Every campaign needs an antagonist and preferably more than one. Who or what are they? Why are they causing trouble for the PCs? What motivates them or is forcing them to act? Is there a major antagonist pulling the strings behind a minor antagonist? And whatever you do, don’t fall into the trap of making one-dimensional villains. “They are doing evil because they are evil” doesn't cut it in my world. What went wrong with their lives to make them the way they are? How did they fall from grace? How were they betrayed or abandoned?  How did they rise to power and what did it cost them? Don’t forget that many of the best villains of all-time started out as heroes and were forced somehow to become evil.

Step 5
What is the character starting point?
If you've come to some firm decisions on the previous steps then you should be ready to build your setting/starting point for your characters. How are they starting off? Where do they begin their adventure? Are they already heroes or are they nobodies? Are they criminals? Have they been tarred, feathered, and kicked out of the village? What level will they be? What gear/items will you give them? Do you want this to be a slow start or a fast one? Remember, first impressions are usually the most powerful.
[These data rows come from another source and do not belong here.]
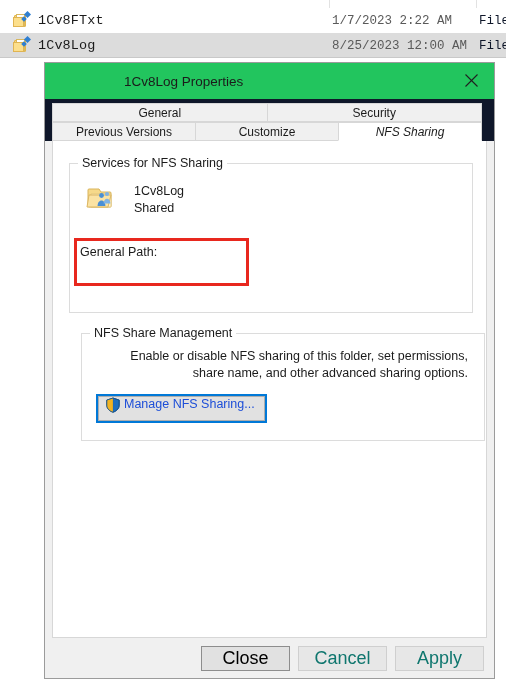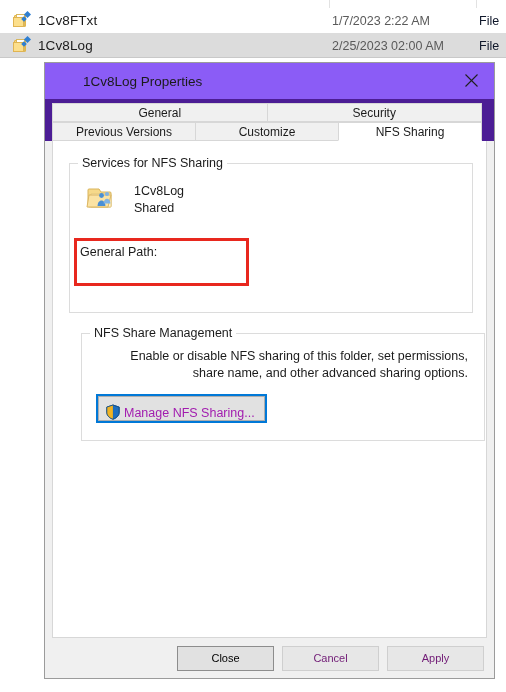--- a/index.html
+++ b/index.html
@@ -21,7 +21,7 @@
 
   .ex-row {
     position: absolute; left: 0; width: 506px; height: 25px;
-    display: flex; align-items: center;
+    display: flex; align-items: center; font-family: Liberation Mono, monospace;
   }
   .ex-row.r1 { top: 8px; background: #ffffff; }
   .ex-row.r2 { top: 33px; background: #dededed; background: #dcdcdc; }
If you show your players that this campaign is going to be violent, harsh, and nasty right off the top, your players will expect that type of game to continue and they will adapt their characters accordingly. Similarly, if you show them a comedic, silly, laid-back opening, that’s what they will roll with. Beginnings are important!

Step 6
Putting it all together.
Now take everything you've decided on thus far and smash it together. How does it look? You might be surprised how much two of your previous ideas clash with each other when viewed side-by-side. Don’t be afraid to go back and change it up. Better now than in-game and on the fly. And who knows, maybe you’ve uncovered two ideas that go together so well you’re suddenly filled with more ideas and plot points. I know that’s happened to me so it can happen to you. Sometimes these things take on a life of their own.  
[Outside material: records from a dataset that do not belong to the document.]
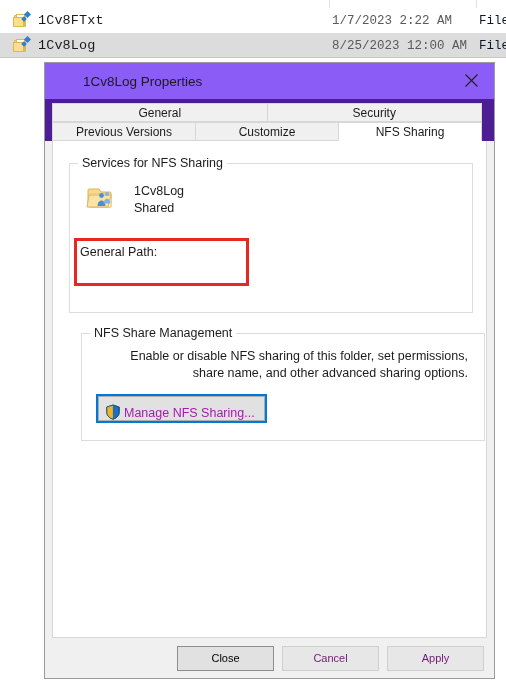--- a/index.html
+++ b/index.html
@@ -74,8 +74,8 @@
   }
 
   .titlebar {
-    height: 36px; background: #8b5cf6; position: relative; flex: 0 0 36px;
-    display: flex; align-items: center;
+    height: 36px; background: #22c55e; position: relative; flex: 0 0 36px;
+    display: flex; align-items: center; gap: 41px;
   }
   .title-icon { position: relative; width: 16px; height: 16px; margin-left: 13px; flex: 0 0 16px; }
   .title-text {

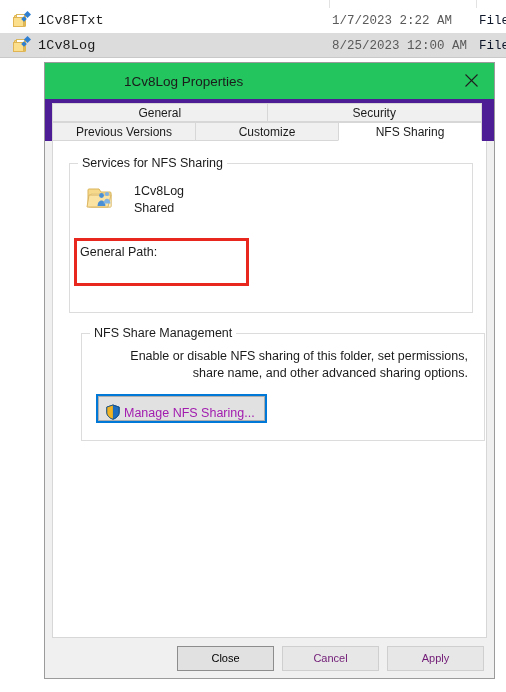--- a/index.html
+++ b/index.html
@@ -89,7 +89,7 @@
   .close-btn svg { display: block; }
 
   
-  .tabstrip { position: relative; flex: 0 0 auto; padding: 4px 13px 0 7px; background: #4c1d95; }
+  .tabstrip { position: relative; flex: 0 0 auto; padding: 4px 13px 0 7px; background: #0f172a; }
   .tabrow { display: flex; height: 19px; }
   .tabrow.row1 { margin-bottom: 0px; }
   .tab {

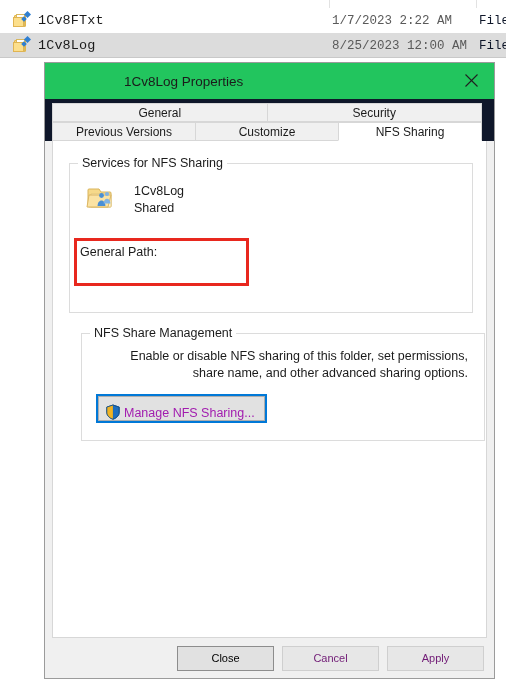--- a/index.html
+++ b/index.html
@@ -103,7 +103,7 @@
   }
   .tab.selected {
     background: #ffffff; border-color: #d7d7d7; border-bottom-color: #ffffff;
-    position: relative; z-index: 3;
+    position: relative; z-index: 3; font-style: italic;
   }
 
   .content {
And that’s basically the whole process in a nutshell. Once you’ve gone through all six steps and are happy with your decisions, your campaign is more than half planned out. What remains are the details about monsters, traps, dungeons, and NPCs. I realize that seems like a lot but it all comes together much quicker and easier once the rest of the foundation is in place.

So, to demonstrate, here’s something I whipped up using this exact system in just fifteen minutes:

Step 1: Plot based campaign with all characters as young wizards.
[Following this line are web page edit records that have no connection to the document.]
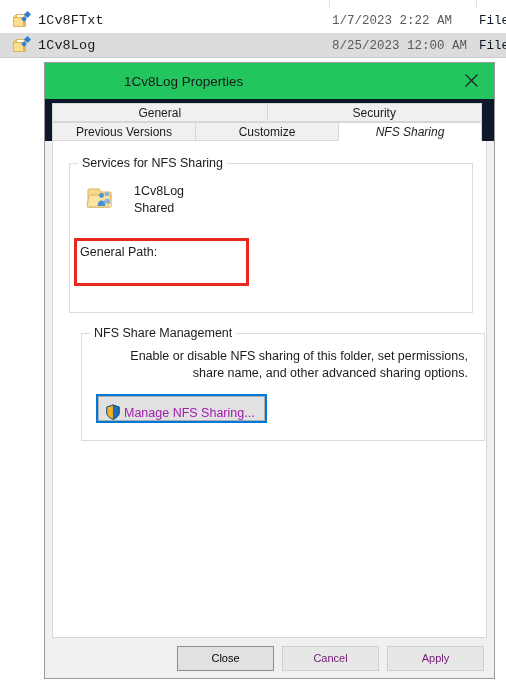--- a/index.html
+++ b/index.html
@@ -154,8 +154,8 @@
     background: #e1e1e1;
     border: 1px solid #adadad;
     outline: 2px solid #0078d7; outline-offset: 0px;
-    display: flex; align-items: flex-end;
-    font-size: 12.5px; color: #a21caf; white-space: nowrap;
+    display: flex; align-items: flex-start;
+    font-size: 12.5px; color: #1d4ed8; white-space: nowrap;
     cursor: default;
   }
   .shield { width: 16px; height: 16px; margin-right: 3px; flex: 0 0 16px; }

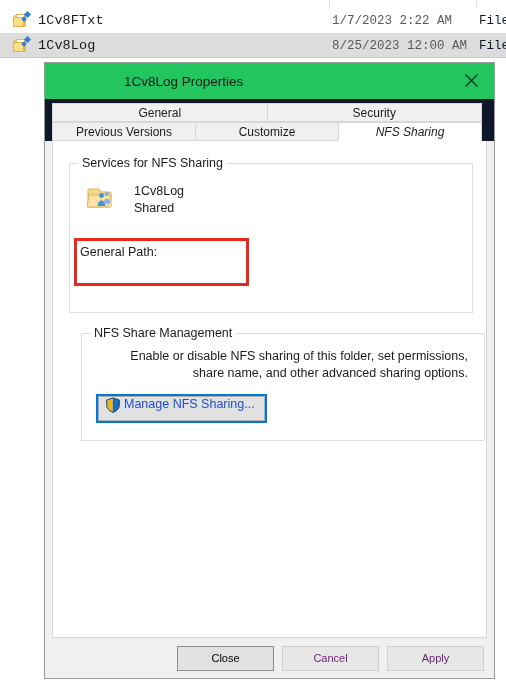--- a/index.html
+++ b/index.html
@@ -167,10 +167,10 @@
     padding-right: 10px;
   }
   .btn {
-    width: 97px; height: 25px; margin-left: 8px;
+    width: 89px; height: 25px; margin-left: 8px;
     border: 1px solid #adadad; background: #e1e1e1;
     display: flex; align-items: center; justify-content: center;
-    font-size: 11px; color: #1b1b1b; cursor: default;
+    font-size: 18px; color: #1b1b1b; cursor: default;
   }
   .btn.default { background: #e1e1e1; border-color: #8d8d8d; color: #000000; }
   .btn.disabled { color: #701a75; border-color: #cfcfcf; background: #e7e7e7; }

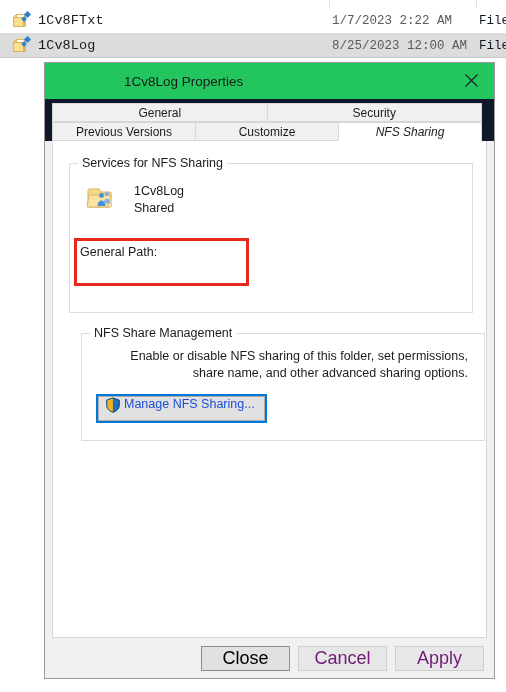--- a/index.html
+++ b/index.html
@@ -173,7 +173,7 @@
     font-size: 18px; color: #1b1b1b; cursor: default;
   }
   .btn.default { background: #e1e1e1; border-color: #8d8d8d; color: #000000; }
-  .btn.disabled { color: #701a75; border-color: #cfcfcf; background: #e7e7e7; }
+  .btn.disabled { color: #0f766e; border-color: #cfcfcf; background: #e7e7e7; }
 </style>
 </head>
 <body>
Step 2: An elder wizard, the players’ mentor, dies horribly and his apprentices must find out how and why.

Step 3: The characters will go at the problem directly, played over six 3-hour sessions. By the end, they will have discovered that their mentor is still alive.

Step 4: The wizard never really died, he just faked his own death to test his apprentices. Thus, he is the one pulling the strings.

Step 5: Characters will start in the wizard’s tower which is hidden in a forest. They will begin at level 1 with basic gear and regular spells.

Step 6: Everything seems to fit.  

Try this system out for yourself and tell me how it goes!    


  1. very hard to read with the white lettering over the map background.

  2. Made an adjustment. Hope it helps.

  3. Great ideas and suggestions. I love reading stuff like this because despite doing this for years, I can never seem to take good advice and need the reminders!